Asia-focused Standard Chartered bank said it had performed "very strongly" so far this year, putting it on track to beat a consensus forecast of 17 percent profit growth, despite stepping up investment spending.
Standard Chartered said in a trading update on June 20 that it had produced "very good double digit" percentage growth in operating profit in the first half.
Richard Meddings, finance director, told Reuters he was comfortable for the current consensus forecast for 2007 earnings to move up. Some analysts had not lifted forecasts after the bank last month reported an "excellent" start to the year, and he said those estimates should rise and lift the average.

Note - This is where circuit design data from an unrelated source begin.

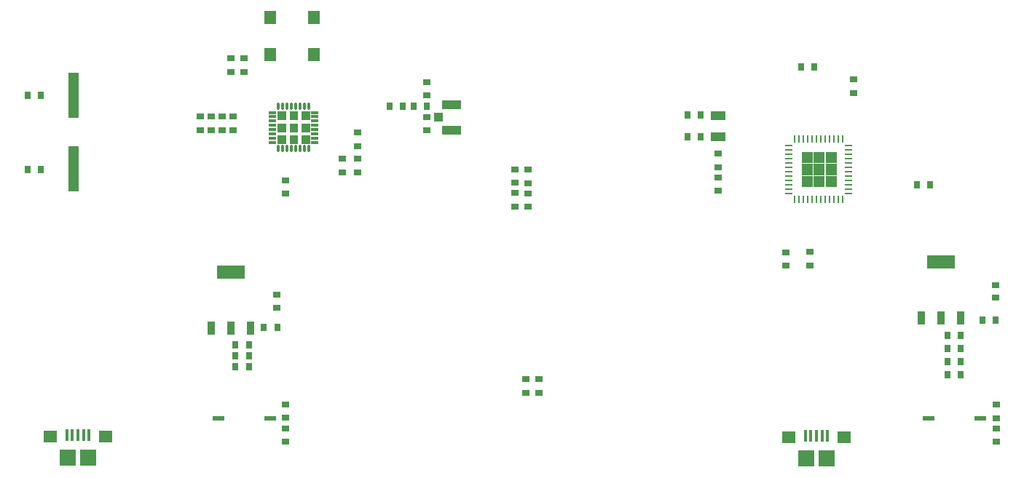
<source format=gbr>
%TF.GenerationSoftware,KiCad,Pcbnew,(7.0.0-0)*%
%TF.CreationDate,2023-04-08T13:25:50-06:00*%
%TF.ProjectId,Custom-Microcontroller-Project,43757374-6f6d-42d4-9d69-63726f636f6e,1*%
%TF.SameCoordinates,Original*%
%TF.FileFunction,Paste,Top*%
%TF.FilePolarity,Positive*%
%FSLAX46Y46*%
G04 Gerber Fmt 4.6, Leading zero omitted, Abs format (unit mm)*
G04 Created by KiCad (PCBNEW (7.0.0-0)) date 2023-04-08 13:25:50*
%MOMM*%
%LPD*%
G01*
G04 APERTURE LIST*
G04 Aperture macros list*
%AMRoundRect*
0 Rectangle with rounded corners*
0 $1 Rounding radius*
0 $2 $3 $4 $5 $6 $7 $8 $9 X,Y pos of 4 corners*
0 Add a 4 corners polygon primitive as box body*
4,1,4,$2,$3,$4,$5,$6,$7,$8,$9,$2,$3,0*
0 Add four circle primitives for the rounded corners*
1,1,$1+$1,$2,$3*
1,1,$1+$1,$4,$5*
1,1,$1+$1,$6,$7*
1,1,$1+$1,$8,$9*
0 Add four rect primitives between the rounded corners*
20,1,$1+$1,$2,$3,$4,$5,0*
20,1,$1+$1,$4,$5,$6,$7,0*
20,1,$1+$1,$6,$7,$8,$9,0*
20,1,$1+$1,$8,$9,$2,$3,0*%
G04 Aperture macros list end*
%ADD10C,0.010000*%
%ADD11C,0.100000*%
%ADD12R,0.812800X0.762000*%
%ADD13R,0.400000X1.350000*%
%ADD14R,1.600000X1.400000*%
%ADD15R,1.900000X1.900000*%
%ADD16R,0.762000X0.812800*%
%ADD17R,1.700000X1.000000*%
%ADD18R,0.889000X1.625600*%
%ADD19R,3.200400X1.625600*%
%ADD20R,1.397000X0.558800*%
%ADD21R,2.200000X1.050000*%
%ADD22R,1.050000X1.000000*%
%ADD23R,1.346200X1.498600*%
%ADD24RoundRect,0.008100X-0.396900X-0.126900X0.396900X-0.126900X0.396900X0.126900X-0.396900X0.126900X0*%
%ADD25RoundRect,0.027000X-0.108000X-0.378000X0.108000X-0.378000X0.108000X0.378000X-0.108000X0.378000X0*%
%ADD26R,0.812800X0.254000*%
%ADD27R,0.254000X0.812800*%
%ADD28R,1.295400X5.308600*%
%ADD29R,0.812800X0.800100*%
G04 APERTURE END LIST*
%TO.C,U2*%
G36*
X119610000Y-82765800D02*
G01*
X118710000Y-82765800D01*
X118710000Y-81865800D01*
X119610000Y-81865800D01*
X119610000Y-82765800D01*
G37*
D10*
X119610000Y-82765800D02*
X118710000Y-82765800D01*
X118710000Y-81865800D01*
X119610000Y-81865800D01*
X119610000Y-82765800D01*
G36*
X119610000Y-84165800D02*
G01*
X118710000Y-84165800D01*
X118710000Y-83265800D01*
X119610000Y-83265800D01*
X119610000Y-84165800D01*
G37*
X119610000Y-84165800D02*
X118710000Y-84165800D01*
X118710000Y-83265800D01*
X119610000Y-83265800D01*
X119610000Y-84165800D01*
G36*
X119610000Y-85565800D02*
G01*
X118710000Y-85565800D01*
X118710000Y-84665800D01*
X119610000Y-84665800D01*
X119610000Y-85565800D01*
G37*
X119610000Y-85565800D02*
X118710000Y-85565800D01*
X118710000Y-84665800D01*
X119610000Y-84665800D01*
X119610000Y-85565800D01*
G36*
X121010000Y-82765800D02*
G01*
X120110000Y-82765800D01*
X120110000Y-81865800D01*
X121010000Y-81865800D01*
X121010000Y-82765800D01*
G37*
X121010000Y-82765800D02*
X120110000Y-82765800D01*
X120110000Y-81865800D01*
X121010000Y-81865800D01*
X121010000Y-82765800D01*
G36*
X121010000Y-84165800D02*
G01*
X120110000Y-84165800D01*
X120110000Y-83265800D01*
X121010000Y-83265800D01*
X121010000Y-84165800D01*
G37*
X121010000Y-84165800D02*
X120110000Y-84165800D01*
X120110000Y-83265800D01*
X121010000Y-83265800D01*
X121010000Y-84165800D01*
G36*
X121010000Y-85565800D02*
G01*
X120110000Y-85565800D01*
X120110000Y-84665800D01*
X121010000Y-84665800D01*
X121010000Y-85565800D01*
G37*
X121010000Y-85565800D02*
X120110000Y-85565800D01*
X120110000Y-84665800D01*
X121010000Y-84665800D01*
X121010000Y-85565800D01*
G36*
X122410000Y-82765800D02*
G01*
X121510000Y-82765800D01*
X121510000Y-81865800D01*
X122410000Y-81865800D01*
X122410000Y-82765800D01*
G37*
X122410000Y-82765800D02*
X121510000Y-82765800D01*
X121510000Y-81865800D01*
X122410000Y-81865800D01*
X122410000Y-82765800D01*
G36*
X122410000Y-84165800D02*
G01*
X121510000Y-84165800D01*
X121510000Y-83265800D01*
X122410000Y-83265800D01*
X122410000Y-84165800D01*
G37*
X122410000Y-84165800D02*
X121510000Y-84165800D01*
X121510000Y-83265800D01*
X122410000Y-83265800D01*
X122410000Y-84165800D01*
G36*
X122410000Y-85565800D02*
G01*
X121510000Y-85565800D01*
X121510000Y-84665800D01*
X122410000Y-84665800D01*
X122410000Y-85565800D01*
G37*
X122410000Y-85565800D02*
X121510000Y-85565800D01*
X121510000Y-84665800D01*
X122410000Y-84665800D01*
X122410000Y-85565800D01*
%TO.C,U5*%
G36*
X180811500Y-87771300D02*
G01*
X179614500Y-87771300D01*
X179614500Y-86574300D01*
X180811500Y-86574300D01*
X180811500Y-87771300D01*
G37*
D11*
X180811500Y-87771300D02*
X179614500Y-87771300D01*
X179614500Y-86574300D01*
X180811500Y-86574300D01*
X180811500Y-87771300D01*
G36*
X180811500Y-89168300D02*
G01*
X179614500Y-89168300D01*
X179614500Y-87971300D01*
X180811500Y-87971300D01*
X180811500Y-89168300D01*
G37*
X180811500Y-89168300D02*
X179614500Y-89168300D01*
X179614500Y-87971300D01*
X180811500Y-87971300D01*
X180811500Y-89168300D01*
G36*
X180811500Y-90565300D02*
G01*
X179614500Y-90565300D01*
X179614500Y-89368300D01*
X180811500Y-89368300D01*
X180811500Y-90565300D01*
G37*
X180811500Y-90565300D02*
X179614500Y-90565300D01*
X179614500Y-89368300D01*
X180811500Y-89368300D01*
X180811500Y-90565300D01*
G36*
X182208500Y-87771300D02*
G01*
X181011500Y-87771300D01*
X181011500Y-86574300D01*
X182208500Y-86574300D01*
X182208500Y-87771300D01*
G37*
X182208500Y-87771300D02*
X181011500Y-87771300D01*
X181011500Y-86574300D01*
X182208500Y-86574300D01*
X182208500Y-87771300D01*
G36*
X182208500Y-89168300D02*
G01*
X181011500Y-89168300D01*
X181011500Y-87971300D01*
X182208500Y-87971300D01*
X182208500Y-89168300D01*
G37*
X182208500Y-89168300D02*
X181011500Y-89168300D01*
X181011500Y-87971300D01*
X182208500Y-87971300D01*
X182208500Y-89168300D01*
G36*
X182208500Y-90565300D02*
G01*
X181011500Y-90565300D01*
X181011500Y-89368300D01*
X182208500Y-89368300D01*
X182208500Y-90565300D01*
G37*
X182208500Y-90565300D02*
X181011500Y-90565300D01*
X181011500Y-89368300D01*
X182208500Y-89368300D01*
X182208500Y-90565300D01*
G36*
X183605500Y-87771300D02*
G01*
X182408500Y-87771300D01*
X182408500Y-86574300D01*
X183605500Y-86574300D01*
X183605500Y-87771300D01*
G37*
X183605500Y-87771300D02*
X182408500Y-87771300D01*
X182408500Y-86574300D01*
X183605500Y-86574300D01*
X183605500Y-87771300D01*
G36*
X183605500Y-89168300D02*
G01*
X182408500Y-89168300D01*
X182408500Y-87971300D01*
X183605500Y-87971300D01*
X183605500Y-89168300D01*
G37*
X183605500Y-89168300D02*
X182408500Y-89168300D01*
X182408500Y-87971300D01*
X183605500Y-87971300D01*
X183605500Y-89168300D01*
G36*
X183605500Y-90565300D02*
G01*
X182408500Y-90565300D01*
X182408500Y-89368300D01*
X183605500Y-89368300D01*
X183605500Y-90565300D01*
G37*
X183605500Y-90565300D02*
X182408500Y-90565300D01*
X182408500Y-89368300D01*
X183605500Y-89368300D01*
X183605500Y-90565300D01*
%TD*%
D12*
%TO.C,R7*%
X202225698Y-117525799D03*
X202225698Y-115976399D03*
%TD*%
D13*
%TO.C,J1*%
X94203999Y-119494299D03*
X94853999Y-119494299D03*
X95503999Y-119494299D03*
X96153999Y-119494299D03*
X96803999Y-119494299D03*
D14*
X92303999Y-119719299D03*
X98703999Y-119719299D03*
D15*
X96703999Y-122169299D03*
X94303999Y-122169299D03*
%TD*%
D12*
%TO.C,R5*%
X180593999Y-98209099D03*
X180593999Y-99758499D03*
%TD*%
%TO.C,C11*%
X126237999Y-88912699D03*
X126237999Y-87363299D03*
%TD*%
%TO.C,C21*%
X202225698Y-120307099D03*
X202225698Y-118757699D03*
%TD*%
%TO.C,L3*%
X169925999Y-88315799D03*
X169925999Y-86766399D03*
%TD*%
%TO.C,C14*%
X113537999Y-84010499D03*
X113537999Y-82461099D03*
%TD*%
D16*
%TO.C,C1*%
X113798999Y-109035849D03*
X115348399Y-109035849D03*
%TD*%
D17*
%TO.C,Y3*%
X169925999Y-84765999D03*
X169925999Y-82365999D03*
%TD*%
D18*
%TO.C,U1*%
X110972599Y-107086399D03*
X113283999Y-107086399D03*
X115595399Y-107086399D03*
D19*
X113283999Y-100507799D03*
%TD*%
D12*
%TO.C,R15*%
X147827999Y-91414599D03*
X147827999Y-92963999D03*
%TD*%
%TO.C,C24*%
X169925999Y-91097099D03*
X169925999Y-89547699D03*
%TD*%
%TO.C,C8*%
X114807999Y-77228699D03*
X114807999Y-75679299D03*
%TD*%
%TO.C,R2*%
X119587200Y-117483799D03*
X119587200Y-115934399D03*
%TD*%
%TO.C,C7*%
X113283999Y-77228699D03*
X113283999Y-75679299D03*
%TD*%
%TO.C,R11*%
X147573999Y-114566699D03*
X147573999Y-113017299D03*
%TD*%
D16*
%TO.C,C2*%
X113798999Y-110305849D03*
X115348399Y-110305849D03*
%TD*%
D20*
%TO.C,SW2*%
X194351698Y-117525799D03*
X200364300Y-117525799D03*
%TD*%
D12*
%TO.C,R13*%
X146303999Y-91351099D03*
X146303999Y-92900499D03*
%TD*%
D16*
%TO.C,C5*%
X89649299Y-88569799D03*
X91198699Y-88569799D03*
%TD*%
D12*
%TO.C,C6*%
X119587200Y-120277799D03*
X119587200Y-118728399D03*
%TD*%
D16*
%TO.C,C23*%
X166357299Y-82295999D03*
X167906699Y-82295999D03*
%TD*%
D12*
%TO.C,C10*%
X128015999Y-88912699D03*
X128015999Y-87363299D03*
%TD*%
D16*
%TO.C,C22*%
X166357299Y-84835999D03*
X167906699Y-84835999D03*
%TD*%
D21*
%TO.C,ANT1*%
X138937999Y-81047799D03*
D22*
X137412999Y-82522799D03*
D21*
X138937999Y-83997799D03*
%TD*%
D23*
%TO.C,Y2*%
X117855999Y-75234799D03*
X122935999Y-75234799D03*
X122935999Y-70916799D03*
X117855999Y-70916799D03*
%TD*%
D24*
%TO.C,U2*%
X118110000Y-81965800D03*
X118110000Y-82465800D03*
X118110000Y-82965800D03*
X118110000Y-83465800D03*
X118110000Y-83965800D03*
X118110000Y-84465800D03*
X118110000Y-84965800D03*
X118110000Y-85465800D03*
D25*
X118810000Y-86165800D03*
X119310000Y-86165800D03*
X119810000Y-86165800D03*
X120310000Y-86165800D03*
X120810000Y-86165800D03*
X121310000Y-86165800D03*
X121810000Y-86165800D03*
X122310000Y-86165800D03*
D24*
X123010000Y-85465800D03*
X123010000Y-84965800D03*
X123010000Y-84465800D03*
X123010000Y-83965800D03*
X123010000Y-83465800D03*
X123010000Y-82965800D03*
X123010000Y-82465800D03*
X123010000Y-81965800D03*
D25*
X122310000Y-81265800D03*
X121810000Y-81265800D03*
X121310000Y-81265800D03*
X120810000Y-81265800D03*
X120310000Y-81265800D03*
X119810000Y-81265800D03*
X119310000Y-81265800D03*
X118810000Y-81265800D03*
%TD*%
D26*
%TO.C,U5*%
X178130199Y-85775799D03*
X178130199Y-86283799D03*
X178130199Y-86791799D03*
X178130199Y-87299799D03*
X178130199Y-87807799D03*
X178130199Y-88315799D03*
X178130199Y-88823799D03*
X178130199Y-89331799D03*
X178130199Y-89839799D03*
X178130199Y-90347799D03*
X178130199Y-90855799D03*
X178130199Y-91363799D03*
D27*
X178815999Y-92049599D03*
X179323999Y-92049599D03*
X179831999Y-92049599D03*
X180339999Y-92049599D03*
X180847999Y-92049599D03*
X181355999Y-92049599D03*
X181863999Y-92049599D03*
X182371999Y-92049599D03*
X182879999Y-92049599D03*
X183387999Y-92049599D03*
X183895999Y-92049599D03*
X184403999Y-92049599D03*
D26*
X185089799Y-91363799D03*
X185089799Y-90855799D03*
X185089799Y-90347799D03*
X185089799Y-89839799D03*
X185089799Y-89331799D03*
X185089799Y-88823799D03*
X185089799Y-88315799D03*
X185089799Y-87807799D03*
X185089799Y-87299799D03*
X185089799Y-86791799D03*
X185089799Y-86283799D03*
X185089799Y-85775799D03*
D27*
X184403999Y-85089999D03*
X183895999Y-85089999D03*
X183387999Y-85089999D03*
X182879999Y-85089999D03*
X182371999Y-85089999D03*
X181863999Y-85089999D03*
X181355999Y-85089999D03*
X180847999Y-85089999D03*
X180339999Y-85089999D03*
X179831999Y-85089999D03*
X179323999Y-85089999D03*
X178815999Y-85089999D03*
%TD*%
D16*
%TO.C,C9*%
X131704999Y-81252799D03*
X133254399Y-81252799D03*
%TD*%
D28*
%TO.C,Y1*%
X94995999Y-79997299D03*
X94995999Y-88506299D03*
%TD*%
D16*
%TO.C,C17*%
X196583299Y-107924999D03*
X198132699Y-107924999D03*
%TD*%
D12*
%TO.C,C16*%
X109727999Y-84010499D03*
X109727999Y-82461099D03*
%TD*%
D29*
%TO.C,D1*%
X118637699Y-103200199D03*
X118637699Y-104711499D03*
%TD*%
D12*
%TO.C,C13*%
X119633999Y-91389199D03*
X119633999Y-89839799D03*
%TD*%
D16*
%TO.C,C25*%
X181114699Y-76707999D03*
X179565299Y-76707999D03*
%TD*%
%TO.C,R9*%
X193027299Y-90347799D03*
X194576699Y-90347799D03*
%TD*%
D12*
%TO.C,R12*%
X149097999Y-114566699D03*
X149097999Y-113017299D03*
%TD*%
%TO.C,L2*%
X112267999Y-84010499D03*
X112267999Y-82461099D03*
%TD*%
D16*
%TO.C,C19*%
X196583299Y-110921799D03*
X198132699Y-110921799D03*
%TD*%
%TO.C,C20*%
X196583299Y-112445799D03*
X198132699Y-112445799D03*
%TD*%
D20*
%TO.C,SW1*%
X111801698Y-117525799D03*
X117814300Y-117525799D03*
%TD*%
D16*
%TO.C,L1*%
X134486299Y-81252799D03*
X136035699Y-81252799D03*
%TD*%
%TO.C,C3*%
X113798999Y-111575849D03*
X115348399Y-111575849D03*
%TD*%
%TO.C,C18*%
X196583299Y-109397799D03*
X198132699Y-109397799D03*
%TD*%
%TO.C,C4*%
X89649299Y-79933799D03*
X91198699Y-79933799D03*
%TD*%
D29*
%TO.C,D2*%
X202183999Y-102038149D03*
X202183999Y-103549449D03*
%TD*%
D12*
%TO.C,R14*%
X146303999Y-88569799D03*
X146303999Y-90119199D03*
%TD*%
D18*
%TO.C,U3*%
X193522599Y-105905299D03*
X195833999Y-105905299D03*
X198145399Y-105905299D03*
D19*
X195833999Y-99326699D03*
%TD*%
D16*
%TO.C,R1*%
X118650399Y-107003849D03*
X117100999Y-107003849D03*
%TD*%
D12*
%TO.C,C15*%
X110997999Y-84010499D03*
X110997999Y-82461099D03*
%TD*%
%TO.C,R10*%
X136022999Y-84059499D03*
X136022999Y-82510099D03*
%TD*%
%TO.C,R16*%
X147827999Y-88633299D03*
X147827999Y-90182699D03*
%TD*%
%TO.C,R8*%
X185673999Y-79692499D03*
X185673999Y-78143099D03*
%TD*%
%TO.C,R3*%
X128015999Y-84315299D03*
X128015999Y-85864699D03*
%TD*%
D13*
%TO.C,J3*%
X180055999Y-119557799D03*
X180705999Y-119557799D03*
X181355999Y-119557799D03*
X182005999Y-119557799D03*
X182655999Y-119557799D03*
D14*
X178155999Y-119782799D03*
X184555999Y-119782799D03*
D15*
X182555999Y-122232799D03*
X180155999Y-122232799D03*
%TD*%
D16*
%TO.C,R4*%
X202196699Y-106095799D03*
X200647299Y-106095799D03*
%TD*%
D12*
%TO.C,C12*%
X136022999Y-78446099D03*
X136022999Y-79995499D03*
%TD*%
%TO.C,R6*%
X177799999Y-98221799D03*
X177799999Y-99771199D03*
%TD*%
M02*

</source>
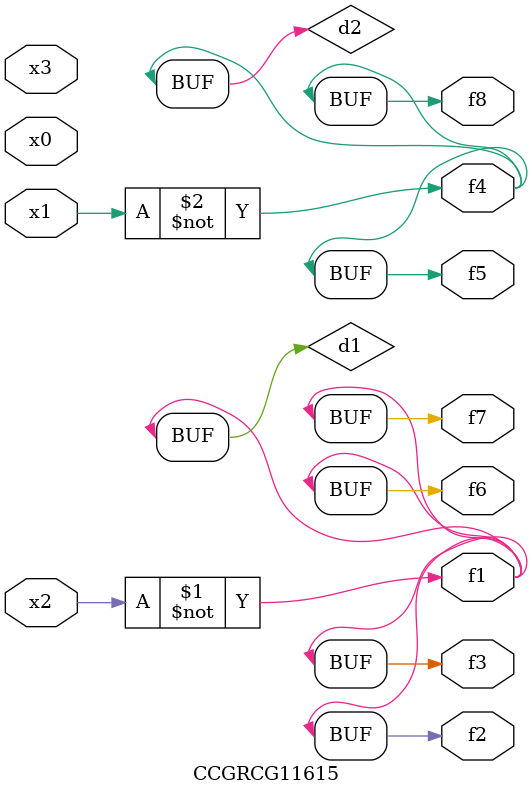
<source format=v>
module CCGRCG11615(
	input x0, x1, x2, x3,
	output f1, f2, f3, f4, f5, f6, f7, f8
);

	wire d1, d2;

	xnor (d1, x2);
	not (d2, x1);
	assign f1 = d1;
	assign f2 = d1;
	assign f3 = d1;
	assign f4 = d2;
	assign f5 = d2;
	assign f6 = d1;
	assign f7 = d1;
	assign f8 = d2;
endmodule

</source>
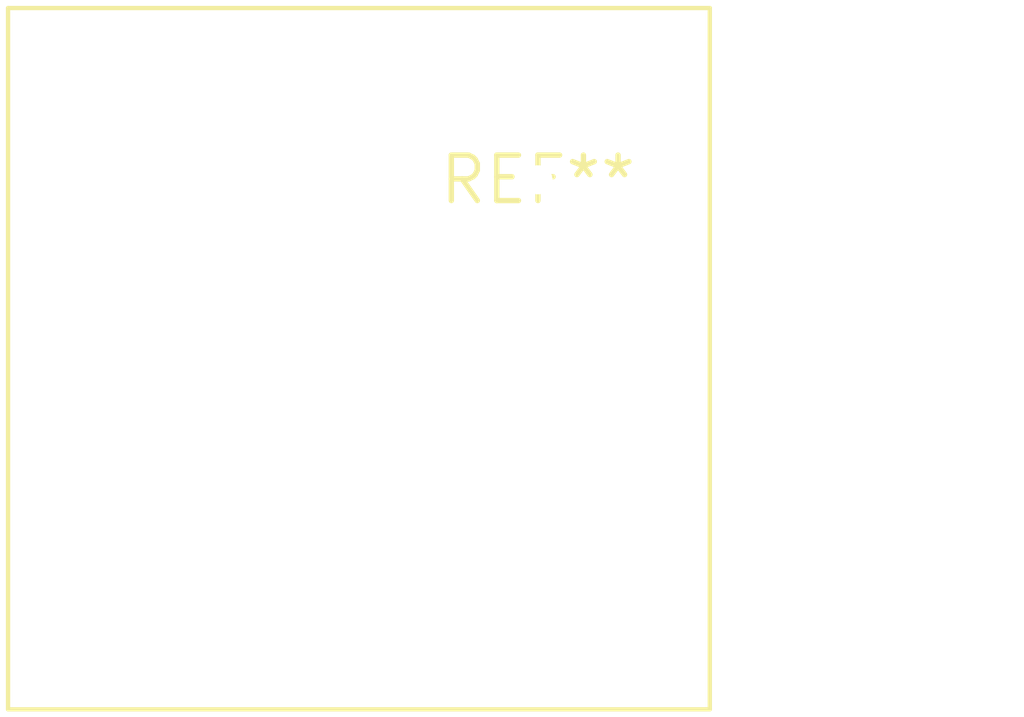
<source format=kicad_pcb>
(kicad_pcb (version 20240108) (generator pcbnew)

  (general
    (thickness 1.6)
  )

  (paper "A4")
  (layers
    (0 "F.Cu" signal)
    (31 "B.Cu" signal)
    (32 "B.Adhes" user "B.Adhesive")
    (33 "F.Adhes" user "F.Adhesive")
    (34 "B.Paste" user)
    (35 "F.Paste" user)
    (36 "B.SilkS" user "B.Silkscreen")
    (37 "F.SilkS" user "F.Silkscreen")
    (38 "B.Mask" user)
    (39 "F.Mask" user)
    (40 "Dwgs.User" user "User.Drawings")
    (41 "Cmts.User" user "User.Comments")
    (42 "Eco1.User" user "User.Eco1")
    (43 "Eco2.User" user "User.Eco2")
    (44 "Edge.Cuts" user)
    (45 "Margin" user)
    (46 "B.CrtYd" user "B.Courtyard")
    (47 "F.CrtYd" user "F.Courtyard")
    (48 "B.Fab" user)
    (49 "F.Fab" user)
    (50 "User.1" user)
    (51 "User.2" user)
    (52 "User.3" user)
    (53 "User.4" user)
    (54 "User.5" user)
    (55 "User.6" user)
    (56 "User.7" user)
    (57 "User.8" user)
    (58 "User.9" user)
  )

  (setup
    (pad_to_mask_clearance 0)
    (pcbplotparams
      (layerselection 0x00010fc_ffffffff)
      (plot_on_all_layers_selection 0x0000000_00000000)
      (disableapertmacros false)
      (usegerberextensions false)
      (usegerberattributes false)
      (usegerberadvancedattributes false)
      (creategerberjobfile false)
      (dashed_line_dash_ratio 12.000000)
      (dashed_line_gap_ratio 3.000000)
      (svgprecision 4)
      (plotframeref false)
      (viasonmask false)
      (mode 1)
      (useauxorigin false)
      (hpglpennumber 1)
      (hpglpenspeed 20)
      (hpglpendiameter 15.000000)
      (dxfpolygonmode false)
      (dxfimperialunits false)
      (dxfusepcbnewfont false)
      (psnegative false)
      (psa4output false)
      (plotreference false)
      (plotvalue false)
      (plotinvisibletext false)
      (sketchpadsonfab false)
      (subtractmaskfromsilk false)
      (outputformat 1)
      (mirror false)
      (drillshape 1)
      (scaleselection 1)
      (outputdirectory "")
    )
  )

  (net 0 "")

  (footprint "Transformer_NF_ETAL_P1165" (layer "F.Cu") (at 0 0))

)

</source>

Analysts had expected 2007 pretax profit to rise to $3.73 billion from $3.18 billion last year, according to both a Reuters Estimates poll of 19 analysts and the consensus supplied by the company.
The London headquartered bank, which makes three-quarters of its profits in Asia, said its wholesale banking income had grown particularly strongly in the first half.
It said it had "very good double digit" percentage income growth in its consumer banking business, too, and across almost all regions. Its shares edged lower, however, as much of the income growth will be swallowed by rising investment.
The bank also said wholesale income in Korea would be flat versus the previous six months, and analysts said they had expected a drop in bad debts in Taiwan to have a more beneficial impact.
By 1217 GMT Standard Chartered shares were down 1 percent at 16.50 pounds, valuing it at just under 24 billion pounds ($47.7 billion).
Standard Chartered said costs were expected to rise faster than revenue in the first half and be in line for the full year, confirming previous guidance as the bank invests to take advantage of growth opportunities in China and elsewhere. It said it was comfortable with the asset quality in both wholesale and consumer banking.